HEADPHONES, CINEMATIC LISTENING, & THE FRAME OF THE SKULL ☠

Published on: January 31, 2020

Boston Cinema/Media Seminar & Lit@MIT presents HEADPHONES, CINEMATIC LISTENING, & THE FRAME OF THE SKULL

Thursday, February 27th 2020 @ 5:00pm – 7:30pm, Room 3-133

Presented by Kyle Stevens, Assistant Professor of Film Studies Appalachian State University and Visiting Assistant Professor at MIT

Response by Paula Musegades, Assistant Professor of Music & American studies at Brandeis University Listening via headphones is increasingly ordinary. Headphones have become one of the cyborgian devices that mark our era, corking the head and furnishing a response to the age-old frustration that the ear has no lid. Scholarly accounts of the sonic aspect of audiovisual texts have considered technological changes over time (such as stereo and Dolby advances) but maintain the conceptual model of a spectator in a cavernous theatrical exhibition space. My paper is interested in what happens when we use headphones to listen to movies, as we might when encountering a film on a range of domestic and mobile devices. What happens when a film’s sonic world is no longer part of a shared world? When its experience is not of the robust vibrations rattling our ears, feet, and guts in the auditorium but seemingly floating in the middle of our heads? Indeed, given that sound is essential to film’s nature as an intrinsically audiovisual medium, and that headphonic sound is so different from theatrical sound, I want to ask whether listening to a movie with headphones may constitute a new medium. I will also explore the idea that headphones transform each audience member’s head into the frame, and, in turn, indicating how this mode of aesthetic listening affects the politics and world-building of particular films. The event includes Paula Musegades Assistant Professor in the Department of Music and the American Studies Program from Brandeis University.

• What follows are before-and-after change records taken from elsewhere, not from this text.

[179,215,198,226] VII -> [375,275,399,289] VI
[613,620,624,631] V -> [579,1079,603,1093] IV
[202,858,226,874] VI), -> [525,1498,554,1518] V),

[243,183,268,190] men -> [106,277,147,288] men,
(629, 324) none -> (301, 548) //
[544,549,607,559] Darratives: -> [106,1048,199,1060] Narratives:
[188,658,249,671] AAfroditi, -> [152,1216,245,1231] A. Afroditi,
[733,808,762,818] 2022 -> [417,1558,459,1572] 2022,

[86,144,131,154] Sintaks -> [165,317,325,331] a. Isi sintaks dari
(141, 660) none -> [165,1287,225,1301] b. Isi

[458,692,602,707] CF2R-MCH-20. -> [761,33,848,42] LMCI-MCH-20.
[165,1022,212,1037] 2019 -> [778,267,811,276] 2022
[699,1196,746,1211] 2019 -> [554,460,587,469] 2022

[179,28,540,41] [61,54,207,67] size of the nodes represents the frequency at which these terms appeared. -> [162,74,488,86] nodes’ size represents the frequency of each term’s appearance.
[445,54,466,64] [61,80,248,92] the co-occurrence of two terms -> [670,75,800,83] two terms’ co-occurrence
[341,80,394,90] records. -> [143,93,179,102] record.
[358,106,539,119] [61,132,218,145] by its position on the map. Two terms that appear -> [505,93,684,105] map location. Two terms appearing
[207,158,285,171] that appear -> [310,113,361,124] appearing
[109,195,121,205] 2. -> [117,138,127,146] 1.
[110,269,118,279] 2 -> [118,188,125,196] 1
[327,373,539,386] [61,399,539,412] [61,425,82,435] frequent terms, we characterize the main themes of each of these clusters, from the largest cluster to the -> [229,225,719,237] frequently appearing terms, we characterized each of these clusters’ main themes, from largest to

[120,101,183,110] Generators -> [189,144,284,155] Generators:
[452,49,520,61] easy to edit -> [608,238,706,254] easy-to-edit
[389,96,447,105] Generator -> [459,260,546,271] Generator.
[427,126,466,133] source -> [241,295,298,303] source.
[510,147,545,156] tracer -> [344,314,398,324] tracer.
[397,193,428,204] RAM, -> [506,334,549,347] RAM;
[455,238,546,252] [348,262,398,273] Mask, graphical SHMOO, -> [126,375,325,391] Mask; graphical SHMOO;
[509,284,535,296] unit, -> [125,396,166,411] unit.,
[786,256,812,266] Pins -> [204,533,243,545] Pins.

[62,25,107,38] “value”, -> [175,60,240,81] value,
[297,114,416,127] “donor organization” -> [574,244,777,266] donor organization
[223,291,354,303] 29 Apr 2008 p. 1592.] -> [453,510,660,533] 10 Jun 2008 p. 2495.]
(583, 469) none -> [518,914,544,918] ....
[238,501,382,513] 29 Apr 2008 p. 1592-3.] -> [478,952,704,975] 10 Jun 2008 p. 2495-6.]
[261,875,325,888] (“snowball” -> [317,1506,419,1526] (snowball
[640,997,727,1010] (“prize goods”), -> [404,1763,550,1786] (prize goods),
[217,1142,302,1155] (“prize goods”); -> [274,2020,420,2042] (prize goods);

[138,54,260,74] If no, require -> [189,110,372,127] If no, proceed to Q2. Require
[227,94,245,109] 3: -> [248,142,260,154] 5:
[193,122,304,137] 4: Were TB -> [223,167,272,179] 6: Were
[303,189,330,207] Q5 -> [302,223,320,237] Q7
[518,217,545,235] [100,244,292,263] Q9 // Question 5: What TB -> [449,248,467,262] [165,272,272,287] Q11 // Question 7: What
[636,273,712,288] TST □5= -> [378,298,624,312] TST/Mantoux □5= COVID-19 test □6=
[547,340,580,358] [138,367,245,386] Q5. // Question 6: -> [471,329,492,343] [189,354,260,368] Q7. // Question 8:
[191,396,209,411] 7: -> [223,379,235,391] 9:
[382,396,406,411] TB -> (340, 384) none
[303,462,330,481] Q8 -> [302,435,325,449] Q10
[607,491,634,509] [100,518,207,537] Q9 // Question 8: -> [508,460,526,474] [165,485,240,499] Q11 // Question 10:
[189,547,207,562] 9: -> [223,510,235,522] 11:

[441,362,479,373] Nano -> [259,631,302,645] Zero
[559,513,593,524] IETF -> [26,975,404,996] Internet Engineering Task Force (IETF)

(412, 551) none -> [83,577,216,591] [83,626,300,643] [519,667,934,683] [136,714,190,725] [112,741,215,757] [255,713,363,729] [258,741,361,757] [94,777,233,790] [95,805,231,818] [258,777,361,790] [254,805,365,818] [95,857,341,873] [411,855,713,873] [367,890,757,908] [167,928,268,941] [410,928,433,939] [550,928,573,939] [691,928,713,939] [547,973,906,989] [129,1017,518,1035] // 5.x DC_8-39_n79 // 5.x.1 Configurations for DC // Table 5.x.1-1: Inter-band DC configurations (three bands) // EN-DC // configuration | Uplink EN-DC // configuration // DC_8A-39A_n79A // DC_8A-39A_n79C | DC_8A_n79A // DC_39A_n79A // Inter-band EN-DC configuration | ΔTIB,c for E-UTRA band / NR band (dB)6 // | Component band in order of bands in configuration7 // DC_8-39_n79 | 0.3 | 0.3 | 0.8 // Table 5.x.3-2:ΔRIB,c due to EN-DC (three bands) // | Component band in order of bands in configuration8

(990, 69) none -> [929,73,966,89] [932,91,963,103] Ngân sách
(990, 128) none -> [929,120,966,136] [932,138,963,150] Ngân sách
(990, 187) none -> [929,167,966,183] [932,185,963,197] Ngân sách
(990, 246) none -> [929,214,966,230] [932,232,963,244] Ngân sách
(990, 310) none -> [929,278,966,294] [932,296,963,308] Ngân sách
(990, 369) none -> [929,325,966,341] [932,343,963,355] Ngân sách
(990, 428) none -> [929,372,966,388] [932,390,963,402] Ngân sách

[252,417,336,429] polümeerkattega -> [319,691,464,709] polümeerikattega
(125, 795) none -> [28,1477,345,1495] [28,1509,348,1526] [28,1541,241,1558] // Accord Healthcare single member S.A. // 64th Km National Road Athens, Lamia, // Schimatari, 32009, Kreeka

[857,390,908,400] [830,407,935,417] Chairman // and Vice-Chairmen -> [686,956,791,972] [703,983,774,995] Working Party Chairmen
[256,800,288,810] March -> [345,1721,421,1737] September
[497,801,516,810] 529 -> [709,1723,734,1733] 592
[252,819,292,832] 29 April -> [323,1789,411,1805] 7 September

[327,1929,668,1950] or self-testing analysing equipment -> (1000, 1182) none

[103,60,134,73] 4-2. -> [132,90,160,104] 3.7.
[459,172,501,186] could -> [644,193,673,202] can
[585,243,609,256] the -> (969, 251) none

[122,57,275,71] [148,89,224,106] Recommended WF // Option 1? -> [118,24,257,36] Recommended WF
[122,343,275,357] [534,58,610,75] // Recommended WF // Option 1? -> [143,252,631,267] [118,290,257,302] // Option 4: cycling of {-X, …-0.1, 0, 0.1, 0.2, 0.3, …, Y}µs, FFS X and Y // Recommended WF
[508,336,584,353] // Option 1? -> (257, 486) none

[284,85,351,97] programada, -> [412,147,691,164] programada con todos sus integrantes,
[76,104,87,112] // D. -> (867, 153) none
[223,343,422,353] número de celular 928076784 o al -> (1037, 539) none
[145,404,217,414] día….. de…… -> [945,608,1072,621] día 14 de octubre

Kyle Stevens is Assistant Professor of Film Studies at Appalachian State University and Visiting Assistant Professor at MIT. He is the author of Mike Nichols: Sex, Language, and the Reinvention of Psychological Realism (Oxford University Press), co-editor of the two-volume collection Close-Up: Great Screen Performances (Edinburgh University Press), and editor of the forthcoming The Oxford Handbook of Film Theory. His essays have appeared in Cinema Journal, Critical Quarterly, Film Criticism, World Picture, as well as several edited collections.


Launched in 2015, the Boston Cinema/Media Seminar is a meeting of film and media scholars from the many colleges and universities in the greater Boston area. Drawing from the pool of local scholars across the Boston area’s many institutions as well as scholars visiting or in residence here, it runs along similar lines to seminars in other communities with high concentrations of scholars spread out across many institutions, bringing them together and encouraging a sense of community of people who work in related fields. Based on models such as the Chicago Film Seminar and the Columbia University Seminars, each meeting features a speaker who gives a substantial presentation of her or his work, followed by a formal response by an invited respondent, followed by discussion among the whole group, followed by dinner and further, informal discussion. The benefits of having a seminar like this are manifold. Graduate students and scholars at the area’s colleges and universities–many of whom have only a handful of colleagues working in a related field at their home institutions–profit from access to a community of scholars beyond their own school. Further, they hear the most recent work in the field and have an opportunity to shape it as it develops. Speakers gain access to a subset of the audience their work is most interested in reaching, and the discussion that ensues allows engagement with the prevailing concerns of cinema and media studies for everyone. The seminar capitalizes on having a critical mass of brilliant people working in cinema and media studies in the area and provides an outlet and a forum for the development of their common interests.